AI Can Be a Double-Edged Sword:
How to Make it Work For You

the jagged technology frontier

Image Credit: ChatGPT

By now it is clear that using AI can do wonders for productivity and quality of work. However, a study by a team from Harvard, Wharton, Warwick, MIT Sloan, and BCG shows that using AI for the wrong tasks can reduce quality and productivity. That requires leaders to define when and how to use AI and create KPIs to measure success objectively.

 

The research, titled “Navigating the Jagged Technological Frontier: Field Experimental Evidence of the Effects of AI on Knowledge Worker Productivity and Quality,” involved 758 consultants in a controlled experiment. Participants were randomly assigned to work with or without AI assistance (GPT-4) on a set of 18 tasks.

 

The key takeaway? 

AI shines when handling tasks “within its frontier.” Consultants using AI for these tasks saw a significant boost in:

  • Productivity: Completing 12.2% more tasks on average and finishing them 25.1% faster.
  • Quality: Delivering work with over 40% higher quality compared to the control group.

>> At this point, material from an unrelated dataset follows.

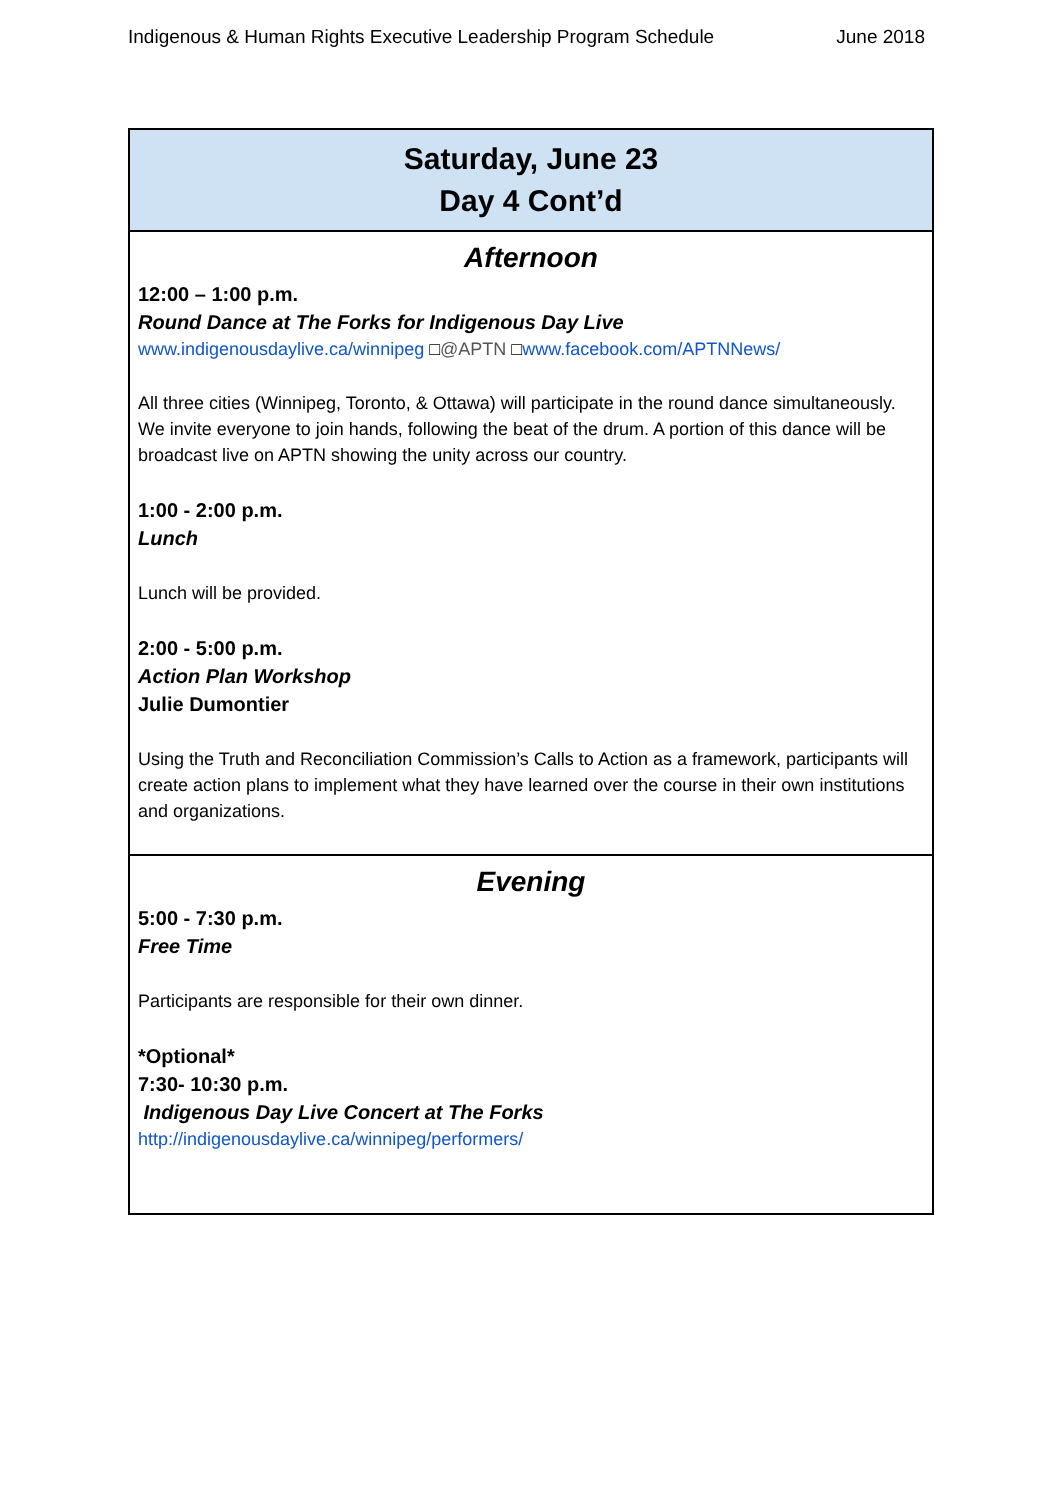Indigenous & Human Rights Executive Leadership Program Schedule June 2018
| Saturday, June 23 Day 4 Cont’d |
| --- |
| Afternoon 12:00 – 1:00 p.m. Round Dance at The Forks for Indigenous Day Live www.indigenousdaylive.ca/winnipeg □ @APTN □ www.facebook.com/APTNNews/ All three cities (Winnipeg, Toronto, & Ottawa) will participate in the round dance simultaneously. We invite everyone to join hands, following the beat of the drum. A portion of this dance will be broadcast live on APTN showing the unity across our country. 1:00 - 2:00 p.m. Lunch Lunch will be provided. 2:00 - 5:00 p.m. Action Plan Workshop Julie Dumontier Using the Truth and Reconciliation Commission’s Calls to Action as a framework, participants will create action plans to implement what they have learned over the course in their own institutions and organizations. |
| Evening 5:00 - 7:30 p.m. Free Time Participants are responsible for their own dinner. *Optional* 7:30- 10:30 p.m. Indigenous Day Live Concert at The Forks http://indigenousdaylive.ca/winnipeg/performers/ |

This benefit extended across all skill levels, with less experienced consultants experiencing an even more dramatic improvement.

 

However, the study also revealed a crucial caveat. When presented with a task outside AI’s current capabilities, consultants using AI were 19% less likely to find the correct solution than those without AI.

 

This study highlights the concept of the “jagged technological frontier” – where AI excels in specific areas but stumbles in others. The ability to navigate this frontier skillfully is critical to maximizing AI’s potential. Moreover, with the frontier being jagged, it’s not always clear which tasks fall within and which fall outside.

 

Here’s what leaders should do: 

  1. Develop clear guidelines – Establish a framework for when and when not to leverage AI. Update these guidelines regularly as AI capabilities evolve.
  2. Invest in training – the same research showed that consultants who received prompt engineering training performed even better. 
  3. Measure success – Set KPIs (key performance indicators) around AI usage. This seems obvious but another research shows that surprisingly, 60% of companies  lack them.